■ EXERCISE INSTRUCTIONS ■
Print everything in the records exactly. Leave the pictures out.
↓
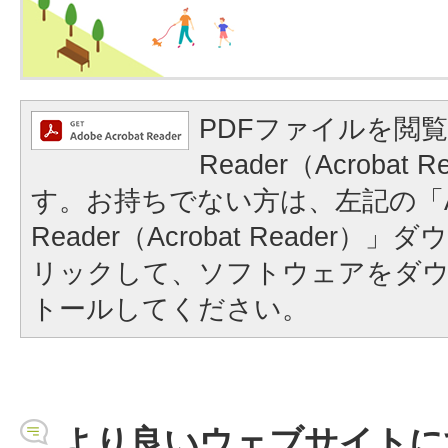
PDFファイルを閲覧
Reader（Acrobat
す。お持ちでない方は、左記の「A
Reader（Acrobat Reader
リックして、ソフトウェアをダ
トールしてください。
より良いウェブサイトに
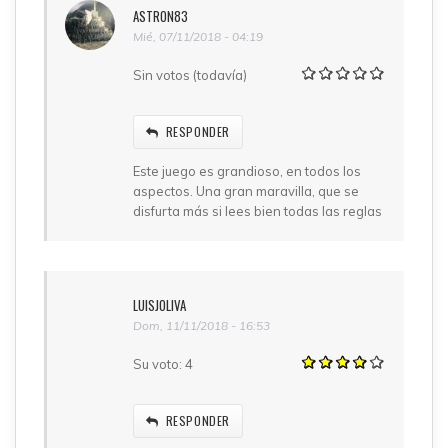
ASTRON83
Mié, 07/11/2018 - 04:19
Sin votos (todavía)
RESPONDER
Este juego es grandioso, en todos los
aspectos. Una gran maravilla, que se
disfurta más si lees bien todas las reglas
LUISJOLIVA
Dom, 11/11/2018 - 16:53
Su voto:
4
RESPONDER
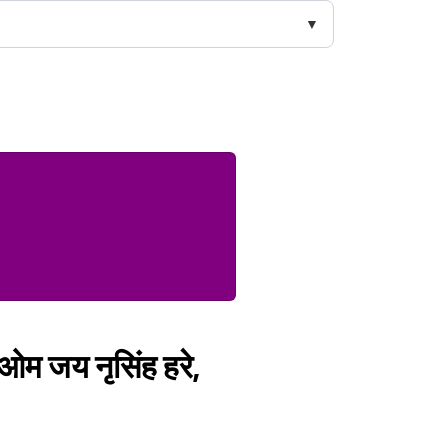
ओम जय नृसिंह हरे,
↑
■ SOLUTION TO THE EXERCISE ■
PDFファイルを閲覧
Reader（Acrobat
す。お持ちでない方は、左記の「A
Reader（Acrobat Reader
リックして、ソフトウェアをダ
トールしてください。
より良いウェブサイトに
ASTRON83
Mié, 07/11/2018 - 04:19
Sin votos (todavía)
RESPONDER
Este juego es grandioso, en todos los
aspectos. Una gran maravilla, que se
disfurta más si lees bien todas las reglas
LUISJOLIVA
Dom, 11/11/2018 - 16:53
Su voto:
4
RESPONDER
ओम जय नृसिंह हरे,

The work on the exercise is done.